The Corner

Politics & Policy

What If Oprah-Mania Is Really Just a Media Phenomenon?

From the midweek edition of the Morning Jolt:

What If Oprah-Mania Is Really Just a Media Phenomenon?

Hey, remember last week when it seemed like there was this overwhelming appetite for a presidential campaign by Oprah Winfrey? It turns out that only a small percentage of folks thought that was such a good idea.

Fifty-nine percent of survey respondents said Winfrey should not run for president, compared to 24 percent who said she should. Seventeen percent said they did not know or had no opinion.

If the election were held today, Winfrey would lead Trump 40 percent to 38 percent, within the poll’s plus or minus 2-percentage point margin of error.

“If you were watching cable news the Monday after the Golden Globes, you would have thought the numbers would say 99 percent of Americans want her to run,” said Robert Thompson, director of the Bleier Center for Television & Popular Culture at Syracuse University, in a Tuesday interview. “Certainly polls have their limitations, but these numbers don’t quite indicate that degree of enthusiasm.”

Interestingly, the early numbers suggest Oprah wouldn’t be a slam-dunk to win the Democratic nomination after all, depending upon who her top rival is.

In head-to-head primary matchups with a handful of possible Democratic 2020 contenders, Winfrey performed best against New York Sen. Kirsten Gillibrand among Democrats, leading her 44 percent to 23 percent. She also leads Massachusetts Sen. Elizabeth Warren 39 percent to 35 percent. The poll found Vermont Sen. Bernie Sanders (I) would beat Winfrey, 46 percent to 37 percent. But former Vice President Joe Biden would beat Winfrey by a larger margin, 54 percent to 31 percent, among Democrats.

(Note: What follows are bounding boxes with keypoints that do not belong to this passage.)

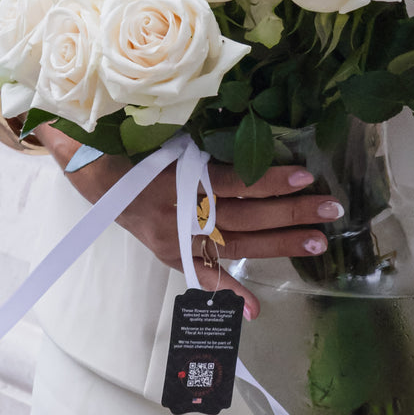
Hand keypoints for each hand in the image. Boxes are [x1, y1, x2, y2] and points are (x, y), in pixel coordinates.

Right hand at [62, 144, 338, 318]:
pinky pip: (201, 274)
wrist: (82, 171)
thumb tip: (111, 104)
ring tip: (320, 240)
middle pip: (241, 214)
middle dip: (289, 212)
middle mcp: (174, 213)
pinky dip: (227, 292)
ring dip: (279, 242)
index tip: (304, 174)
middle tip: (332, 209)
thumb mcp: (109, 128)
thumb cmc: (107, 141)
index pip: (226, 181)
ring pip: (235, 239)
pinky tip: (256, 310)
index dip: (265, 179)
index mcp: (166, 179)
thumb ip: (117, 121)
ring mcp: (174, 236)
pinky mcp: (170, 251)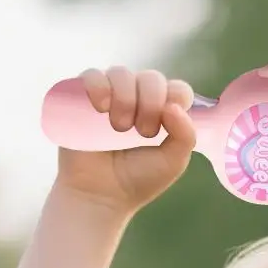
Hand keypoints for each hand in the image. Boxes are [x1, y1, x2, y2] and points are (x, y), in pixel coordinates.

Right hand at [54, 65, 197, 214]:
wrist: (99, 194)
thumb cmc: (137, 180)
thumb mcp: (172, 162)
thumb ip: (185, 135)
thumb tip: (173, 106)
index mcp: (162, 113)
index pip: (176, 88)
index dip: (174, 100)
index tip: (165, 125)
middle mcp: (137, 99)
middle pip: (152, 78)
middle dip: (150, 103)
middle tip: (142, 132)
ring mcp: (109, 95)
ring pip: (122, 73)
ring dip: (126, 99)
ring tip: (119, 128)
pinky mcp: (81, 96)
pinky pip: (92, 74)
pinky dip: (99, 86)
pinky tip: (100, 108)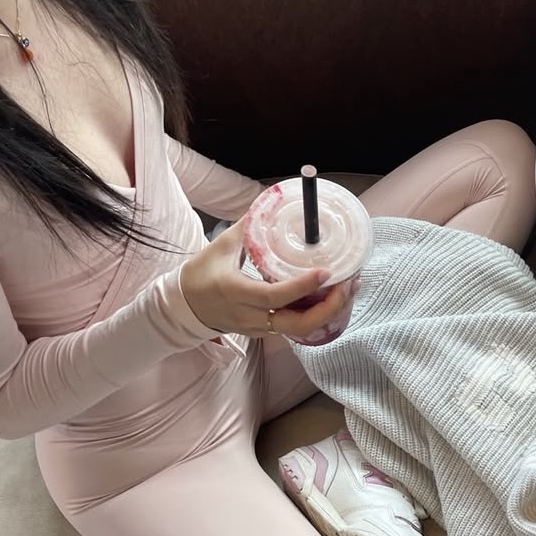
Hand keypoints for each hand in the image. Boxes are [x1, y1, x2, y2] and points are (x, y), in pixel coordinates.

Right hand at [179, 221, 351, 338]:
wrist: (188, 306)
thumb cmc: (202, 274)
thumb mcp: (220, 247)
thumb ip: (248, 228)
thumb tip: (269, 203)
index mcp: (236, 293)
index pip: (275, 297)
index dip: (302, 287)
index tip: (326, 272)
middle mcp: (249, 316)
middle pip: (297, 325)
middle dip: (328, 309)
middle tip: (348, 286)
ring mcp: (259, 328)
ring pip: (300, 330)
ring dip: (327, 313)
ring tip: (347, 290)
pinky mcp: (265, 332)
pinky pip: (295, 328)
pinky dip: (316, 315)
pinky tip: (331, 298)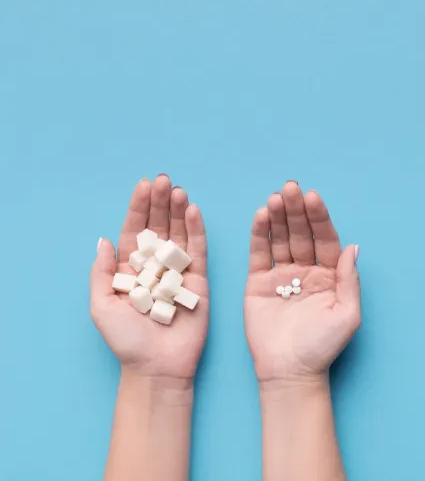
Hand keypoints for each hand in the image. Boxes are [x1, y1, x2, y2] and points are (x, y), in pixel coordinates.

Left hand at [90, 175, 208, 380]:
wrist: (158, 366)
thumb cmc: (127, 341)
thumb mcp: (102, 306)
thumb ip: (102, 273)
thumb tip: (103, 240)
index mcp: (130, 271)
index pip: (134, 231)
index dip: (138, 208)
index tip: (143, 186)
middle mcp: (155, 267)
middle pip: (158, 227)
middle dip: (160, 203)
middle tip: (164, 180)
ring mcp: (178, 272)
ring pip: (179, 234)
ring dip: (178, 211)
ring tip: (178, 190)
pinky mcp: (199, 281)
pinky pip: (198, 250)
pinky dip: (196, 230)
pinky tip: (193, 211)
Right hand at [245, 181, 360, 382]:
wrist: (290, 371)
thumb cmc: (323, 347)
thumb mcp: (347, 314)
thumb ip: (349, 280)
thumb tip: (354, 247)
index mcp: (330, 276)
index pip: (325, 239)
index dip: (319, 218)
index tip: (313, 197)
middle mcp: (306, 271)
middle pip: (302, 233)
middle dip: (297, 210)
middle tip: (290, 188)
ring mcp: (282, 275)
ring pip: (281, 239)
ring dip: (278, 217)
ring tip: (275, 197)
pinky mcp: (258, 282)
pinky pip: (260, 253)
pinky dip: (260, 234)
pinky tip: (261, 216)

This kind of a wild disconnect between the media’s perspective and that of the larger public doesn’t happen in a vacuum. The irony is that the numbers on Oprah enthusiasm reverse the traditional narrative about a shallow, vacuous, celebrity-obsessed general public and a serious, deep-thinking, policy and detail-focused news media. What if it’s the other way around? What if the public wants a more serious discussion about government policies and their tangible consequences, and less fluffy discussion and debate about charismatic familiar faces?

When David Broder wrote with sadness about the death of columnist Robert Novak, he wrote that Novak and his colleagues of past eras had been brought to Washington by “by editors who had a passionate commitment to covering Congress and politics as if the decisions being debated really mattered.” He contended that good political journalism meant “’getting down in the weeds,’ really understanding the personal dynamics of a Ways and Means subcommittee or the ambitions of the lieutenant governor of Texas.”

I have this nagging feeling that a decent percentage of today’s political journalists don’t want to actually write about politics, and that they really want to write the kind of glossy celebrity profiles that we’re used to seeing in places like Vanity Fair, GQ, Vogue, and maybe even People or Us Weekly. I noticed last year that a glossy profile of Kirsten Gillibrand in Vogue couldn’t bring itself to really look at the senator’s record and left readers with at least three glaringly false impressions – that Gillibrand is an economic centrist, an iconoclast, and a campaigning powerhouse with cross-party appeal.

Look, you read this newsletter, so you know I enjoy writing about Star Wars and Twin Peaks and the Jets and lots of “fun stuff” in life. Not everything written about politics has to be as detail-heavy as Congressional Quarterly or Governing magazine. But the disconnect on Oprah suggests that a chunk of the American people are not automatically enraptured by every famous celebrity who flirts with a political campaign… unlike, say, bored political reporters who want to write about someone glamorous and exciting.